Problem details ▸ Please copy every one of the records below word for word, keeping each line unchanged.

+--

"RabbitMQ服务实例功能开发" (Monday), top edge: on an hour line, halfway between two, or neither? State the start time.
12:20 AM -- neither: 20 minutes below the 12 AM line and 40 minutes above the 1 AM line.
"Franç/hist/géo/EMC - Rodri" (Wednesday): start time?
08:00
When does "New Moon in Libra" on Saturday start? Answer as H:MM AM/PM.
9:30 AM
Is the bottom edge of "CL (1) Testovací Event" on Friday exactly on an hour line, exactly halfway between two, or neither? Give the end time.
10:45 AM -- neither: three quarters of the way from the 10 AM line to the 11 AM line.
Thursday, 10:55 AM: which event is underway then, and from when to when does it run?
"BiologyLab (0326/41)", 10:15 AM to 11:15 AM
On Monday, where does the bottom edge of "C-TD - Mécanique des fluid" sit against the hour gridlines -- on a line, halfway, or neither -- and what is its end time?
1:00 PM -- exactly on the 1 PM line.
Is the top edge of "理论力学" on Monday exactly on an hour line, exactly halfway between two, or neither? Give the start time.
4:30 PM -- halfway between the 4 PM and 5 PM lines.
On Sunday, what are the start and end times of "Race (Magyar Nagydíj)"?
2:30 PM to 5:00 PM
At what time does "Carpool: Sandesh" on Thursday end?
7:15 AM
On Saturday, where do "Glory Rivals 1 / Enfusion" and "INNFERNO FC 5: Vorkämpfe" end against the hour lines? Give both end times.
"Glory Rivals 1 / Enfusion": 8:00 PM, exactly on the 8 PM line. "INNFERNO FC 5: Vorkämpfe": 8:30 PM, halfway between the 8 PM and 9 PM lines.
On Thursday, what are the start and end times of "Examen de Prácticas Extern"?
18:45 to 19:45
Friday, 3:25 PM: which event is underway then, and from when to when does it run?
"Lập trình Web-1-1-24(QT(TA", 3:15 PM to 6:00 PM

+--

Response below ▸
"RabbitMQ服务实例功能开发" (Monday), top edge: on an hour line, halfway between two, or neither? State the start time.
12:20 AM -- neither: 20 minutes below the 12 AM line and 40 minutes above the 1 AM line.
"Franç/hist/géo/EMC - Rodri" (Wednesday): start time?
08:00
When does "New Moon in Libra" on Saturday start? Answer as H:MM AM/PM.
9:30 AM
Is the bottom edge of "CL (1) Testovací Event" on Friday exactly on an hour line, exactly halfway between two, or neither? Give the end time.
10:45 AM -- neither: three quarters of the way from the 10 AM line to the 11 AM line.
Thursday, 10:55 AM: which event is underway then, and from when to when does it run?
"BiologyLab (0326/41)", 10:15 AM to 11:15 AM
On Monday, where does the bottom edge of "C-TD - Mécanique des fluid" sit against the hour gridlines -- on a line, halfway, or neither -- and what is its end time?
1:00 PM -- exactly on the 1 PM line.
Is the top edge of "理论力学" on Monday exactly on an hour line, exactly halfway between two, or neither? Give the start time.
4:30 PM -- halfway between the 4 PM and 5 PM lines.
On Sunday, what are the start and end times of "Race (Magyar Nagydíj)"?
2:30 PM to 5:00 PM
At what time does "Carpool: Sandesh" on Thursday end?
7:15 AM
On Saturday, where do "Glory Rivals 1 / Enfusion" and "INNFERNO FC 5: Vorkämpfe" end against the hour lines? Give both end times.
"Glory Rivals 1 / Enfusion": 8:00 PM, exactly on the 8 PM line. "INNFERNO FC 5: Vorkämpfe": 8:30 PM, halfway between the 8 PM and 9 PM lines.
On Thursday, what are the start and end times of "Examen de Prácticas Extern"?
18:45 to 19:45
Friday, 3:25 PM: which event is underway then, and from when to when does it run?
"Lập trình Web-1-1-24(QT(TA", 3:15 PM to 6:00 PM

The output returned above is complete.